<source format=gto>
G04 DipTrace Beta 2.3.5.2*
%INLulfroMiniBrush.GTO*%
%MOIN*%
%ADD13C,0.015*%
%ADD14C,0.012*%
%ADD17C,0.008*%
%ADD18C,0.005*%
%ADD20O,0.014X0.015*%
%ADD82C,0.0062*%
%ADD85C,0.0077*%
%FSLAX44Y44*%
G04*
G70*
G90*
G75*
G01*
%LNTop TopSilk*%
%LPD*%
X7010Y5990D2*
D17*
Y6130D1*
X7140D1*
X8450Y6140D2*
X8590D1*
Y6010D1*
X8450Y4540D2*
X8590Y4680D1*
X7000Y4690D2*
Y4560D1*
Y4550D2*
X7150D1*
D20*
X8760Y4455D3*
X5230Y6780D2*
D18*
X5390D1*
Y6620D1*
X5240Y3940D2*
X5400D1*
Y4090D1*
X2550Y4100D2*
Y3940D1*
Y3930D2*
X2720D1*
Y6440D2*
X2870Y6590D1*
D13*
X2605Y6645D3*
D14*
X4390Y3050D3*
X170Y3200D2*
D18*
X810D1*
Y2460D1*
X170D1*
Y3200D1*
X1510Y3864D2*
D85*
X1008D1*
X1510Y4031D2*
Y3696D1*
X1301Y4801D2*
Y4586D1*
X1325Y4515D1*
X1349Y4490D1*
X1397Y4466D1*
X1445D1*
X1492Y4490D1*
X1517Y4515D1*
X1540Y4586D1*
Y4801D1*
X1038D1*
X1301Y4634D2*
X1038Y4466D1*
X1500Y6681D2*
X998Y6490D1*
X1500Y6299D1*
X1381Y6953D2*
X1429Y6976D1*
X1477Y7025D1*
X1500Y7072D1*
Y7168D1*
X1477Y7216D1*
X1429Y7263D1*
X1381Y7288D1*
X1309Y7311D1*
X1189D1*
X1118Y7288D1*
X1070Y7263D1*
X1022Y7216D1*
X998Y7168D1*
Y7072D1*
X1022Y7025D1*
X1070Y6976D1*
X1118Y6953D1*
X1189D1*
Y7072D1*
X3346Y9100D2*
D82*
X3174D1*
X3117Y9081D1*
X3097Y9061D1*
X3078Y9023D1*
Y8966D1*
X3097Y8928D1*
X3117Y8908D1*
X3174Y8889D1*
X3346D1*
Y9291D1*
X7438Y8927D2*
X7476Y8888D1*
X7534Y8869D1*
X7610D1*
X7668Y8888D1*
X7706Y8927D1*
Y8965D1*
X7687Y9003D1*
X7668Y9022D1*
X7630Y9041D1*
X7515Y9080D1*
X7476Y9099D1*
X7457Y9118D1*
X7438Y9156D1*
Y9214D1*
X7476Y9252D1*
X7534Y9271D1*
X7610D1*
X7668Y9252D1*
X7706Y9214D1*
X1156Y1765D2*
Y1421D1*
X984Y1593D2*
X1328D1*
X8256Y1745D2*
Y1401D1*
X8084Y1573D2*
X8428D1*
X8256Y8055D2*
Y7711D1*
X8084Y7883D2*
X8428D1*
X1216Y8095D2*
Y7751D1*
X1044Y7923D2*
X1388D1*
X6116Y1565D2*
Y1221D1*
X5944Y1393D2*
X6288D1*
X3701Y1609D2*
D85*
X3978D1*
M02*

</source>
* * *
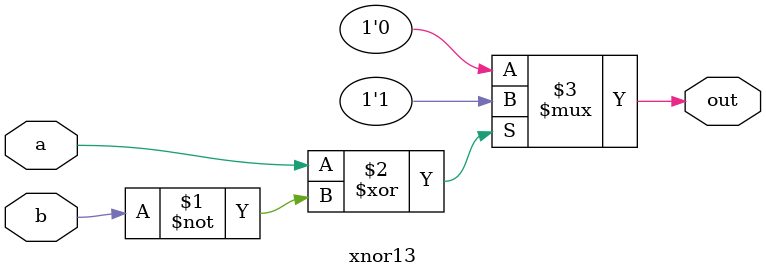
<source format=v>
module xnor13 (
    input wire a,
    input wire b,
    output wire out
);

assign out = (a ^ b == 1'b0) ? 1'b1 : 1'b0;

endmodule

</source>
==
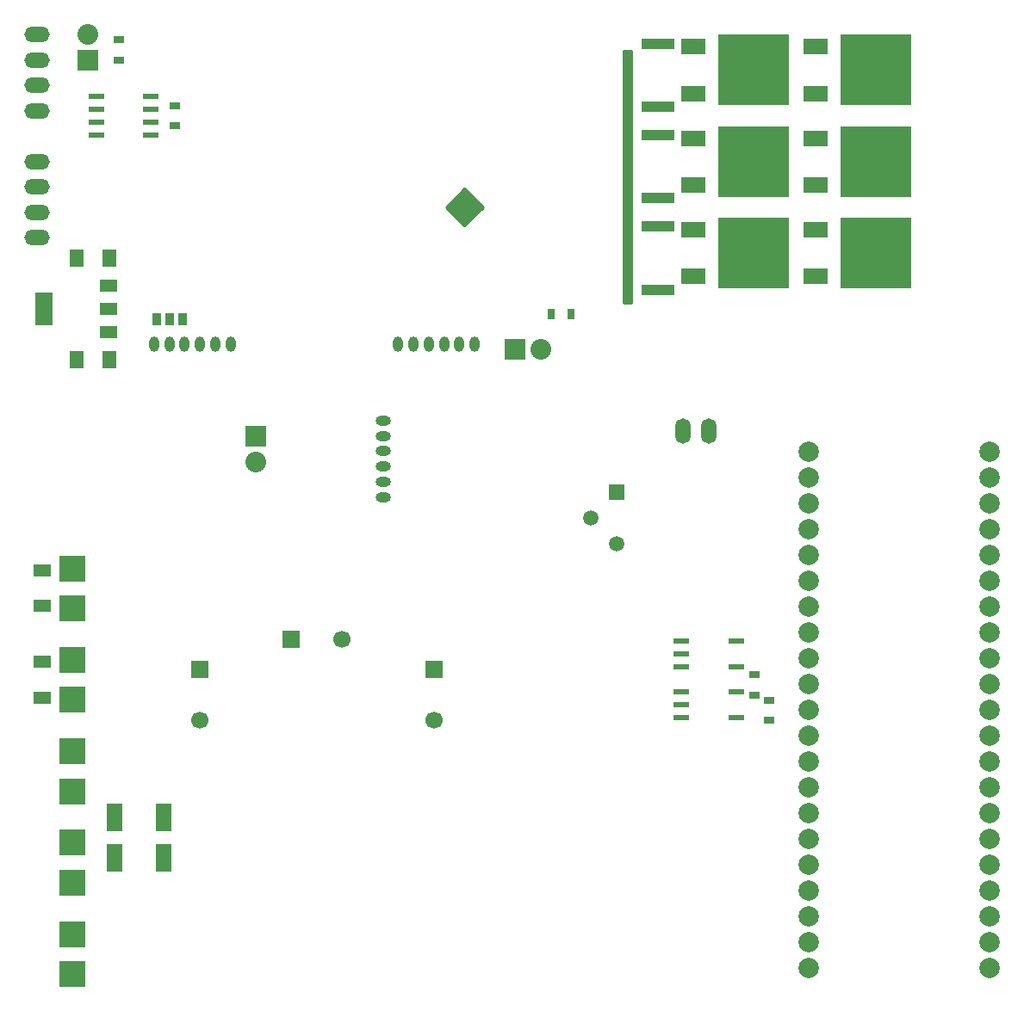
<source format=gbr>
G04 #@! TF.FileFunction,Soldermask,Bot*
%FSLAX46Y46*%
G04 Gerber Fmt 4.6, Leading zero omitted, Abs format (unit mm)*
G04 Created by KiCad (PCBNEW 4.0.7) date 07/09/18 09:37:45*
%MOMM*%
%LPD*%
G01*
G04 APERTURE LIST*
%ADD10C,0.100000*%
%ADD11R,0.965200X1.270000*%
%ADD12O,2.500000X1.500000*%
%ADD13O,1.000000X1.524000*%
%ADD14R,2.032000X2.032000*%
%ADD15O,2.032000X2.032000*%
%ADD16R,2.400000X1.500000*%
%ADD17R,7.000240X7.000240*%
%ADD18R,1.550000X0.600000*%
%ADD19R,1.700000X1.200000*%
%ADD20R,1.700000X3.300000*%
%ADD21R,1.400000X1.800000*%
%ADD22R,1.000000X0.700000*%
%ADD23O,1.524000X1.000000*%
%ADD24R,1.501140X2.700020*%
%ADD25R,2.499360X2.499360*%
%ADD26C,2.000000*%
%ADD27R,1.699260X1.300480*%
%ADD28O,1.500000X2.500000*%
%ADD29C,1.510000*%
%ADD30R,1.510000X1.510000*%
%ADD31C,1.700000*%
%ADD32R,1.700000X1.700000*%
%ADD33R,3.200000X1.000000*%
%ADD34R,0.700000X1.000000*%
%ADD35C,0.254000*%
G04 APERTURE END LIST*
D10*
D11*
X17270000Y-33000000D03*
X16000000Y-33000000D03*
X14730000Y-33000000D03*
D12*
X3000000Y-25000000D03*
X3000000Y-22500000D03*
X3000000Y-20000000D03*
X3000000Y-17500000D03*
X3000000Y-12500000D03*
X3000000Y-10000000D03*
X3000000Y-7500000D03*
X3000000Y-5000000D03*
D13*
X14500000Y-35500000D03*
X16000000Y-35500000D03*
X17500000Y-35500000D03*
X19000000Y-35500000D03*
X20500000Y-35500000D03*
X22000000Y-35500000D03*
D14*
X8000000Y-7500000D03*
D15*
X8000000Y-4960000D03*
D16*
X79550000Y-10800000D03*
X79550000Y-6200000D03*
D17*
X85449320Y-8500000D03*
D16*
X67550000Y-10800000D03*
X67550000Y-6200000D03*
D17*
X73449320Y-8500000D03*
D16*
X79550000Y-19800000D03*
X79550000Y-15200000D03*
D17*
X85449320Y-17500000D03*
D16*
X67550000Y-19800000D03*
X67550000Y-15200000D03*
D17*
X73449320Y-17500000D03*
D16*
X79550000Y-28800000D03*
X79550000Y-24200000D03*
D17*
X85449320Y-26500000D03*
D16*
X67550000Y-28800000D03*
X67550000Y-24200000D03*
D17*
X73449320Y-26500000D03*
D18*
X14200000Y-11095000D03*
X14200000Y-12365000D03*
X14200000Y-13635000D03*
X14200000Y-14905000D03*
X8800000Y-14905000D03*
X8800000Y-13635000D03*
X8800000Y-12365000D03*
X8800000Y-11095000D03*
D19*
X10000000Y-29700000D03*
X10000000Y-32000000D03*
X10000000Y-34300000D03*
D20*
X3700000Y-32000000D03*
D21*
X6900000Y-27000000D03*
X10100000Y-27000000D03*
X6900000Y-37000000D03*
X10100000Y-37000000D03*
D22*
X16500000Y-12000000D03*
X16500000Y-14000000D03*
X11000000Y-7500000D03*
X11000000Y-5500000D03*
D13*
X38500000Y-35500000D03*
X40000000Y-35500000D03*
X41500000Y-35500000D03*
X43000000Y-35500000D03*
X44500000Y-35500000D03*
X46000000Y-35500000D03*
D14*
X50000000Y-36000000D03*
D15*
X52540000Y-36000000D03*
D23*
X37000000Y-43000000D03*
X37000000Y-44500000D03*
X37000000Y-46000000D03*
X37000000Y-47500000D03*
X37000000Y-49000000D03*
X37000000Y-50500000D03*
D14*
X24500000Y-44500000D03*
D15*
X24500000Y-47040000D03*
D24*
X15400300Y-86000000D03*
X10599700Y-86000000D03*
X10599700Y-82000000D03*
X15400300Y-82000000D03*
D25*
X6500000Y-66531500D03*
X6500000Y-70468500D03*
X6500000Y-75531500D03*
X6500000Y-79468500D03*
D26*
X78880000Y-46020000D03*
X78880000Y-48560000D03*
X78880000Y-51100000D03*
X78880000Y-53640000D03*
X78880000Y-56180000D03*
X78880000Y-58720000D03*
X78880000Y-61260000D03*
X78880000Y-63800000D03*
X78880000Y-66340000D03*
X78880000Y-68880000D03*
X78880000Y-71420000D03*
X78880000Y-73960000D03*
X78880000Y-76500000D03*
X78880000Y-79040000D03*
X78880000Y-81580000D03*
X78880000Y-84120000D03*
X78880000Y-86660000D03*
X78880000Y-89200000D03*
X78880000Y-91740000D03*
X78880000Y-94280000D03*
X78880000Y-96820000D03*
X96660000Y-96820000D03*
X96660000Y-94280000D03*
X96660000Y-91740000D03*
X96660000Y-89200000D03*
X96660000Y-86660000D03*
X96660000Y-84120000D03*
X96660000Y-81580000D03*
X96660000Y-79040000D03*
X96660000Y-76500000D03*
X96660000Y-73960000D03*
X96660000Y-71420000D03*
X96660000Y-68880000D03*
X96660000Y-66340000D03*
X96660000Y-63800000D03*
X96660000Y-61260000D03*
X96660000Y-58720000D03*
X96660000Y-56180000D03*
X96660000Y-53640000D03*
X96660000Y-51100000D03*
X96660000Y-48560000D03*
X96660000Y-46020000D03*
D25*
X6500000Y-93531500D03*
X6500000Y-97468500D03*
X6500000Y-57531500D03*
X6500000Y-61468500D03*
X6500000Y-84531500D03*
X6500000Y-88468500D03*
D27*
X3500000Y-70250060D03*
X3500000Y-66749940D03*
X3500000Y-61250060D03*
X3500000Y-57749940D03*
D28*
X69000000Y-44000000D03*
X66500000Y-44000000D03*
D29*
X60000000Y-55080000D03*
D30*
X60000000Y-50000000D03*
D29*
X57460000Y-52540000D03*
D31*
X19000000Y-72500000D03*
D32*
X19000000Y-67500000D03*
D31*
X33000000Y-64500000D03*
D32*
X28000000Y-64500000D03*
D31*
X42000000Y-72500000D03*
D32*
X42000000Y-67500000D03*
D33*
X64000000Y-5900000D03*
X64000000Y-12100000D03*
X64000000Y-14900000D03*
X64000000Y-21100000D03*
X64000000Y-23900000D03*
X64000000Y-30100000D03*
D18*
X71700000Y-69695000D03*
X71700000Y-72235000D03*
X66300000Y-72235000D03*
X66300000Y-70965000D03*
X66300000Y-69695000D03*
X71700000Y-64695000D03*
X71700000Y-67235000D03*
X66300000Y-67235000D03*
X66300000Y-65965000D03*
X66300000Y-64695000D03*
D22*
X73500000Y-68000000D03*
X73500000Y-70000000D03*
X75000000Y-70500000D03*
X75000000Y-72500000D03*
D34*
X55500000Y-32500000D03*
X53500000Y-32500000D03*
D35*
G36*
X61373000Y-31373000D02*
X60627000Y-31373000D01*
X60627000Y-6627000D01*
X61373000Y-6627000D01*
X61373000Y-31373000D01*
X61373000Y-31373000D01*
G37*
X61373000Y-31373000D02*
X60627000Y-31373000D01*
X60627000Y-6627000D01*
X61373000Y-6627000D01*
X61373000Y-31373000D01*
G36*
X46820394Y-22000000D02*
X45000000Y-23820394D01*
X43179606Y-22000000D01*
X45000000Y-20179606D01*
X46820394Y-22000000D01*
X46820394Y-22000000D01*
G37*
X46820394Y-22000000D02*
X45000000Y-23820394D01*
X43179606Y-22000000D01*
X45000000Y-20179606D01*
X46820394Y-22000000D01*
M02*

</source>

- [Work request]:
Reply with one number, the count of lines in the entries that hold the string "format".

- [Reply]:
4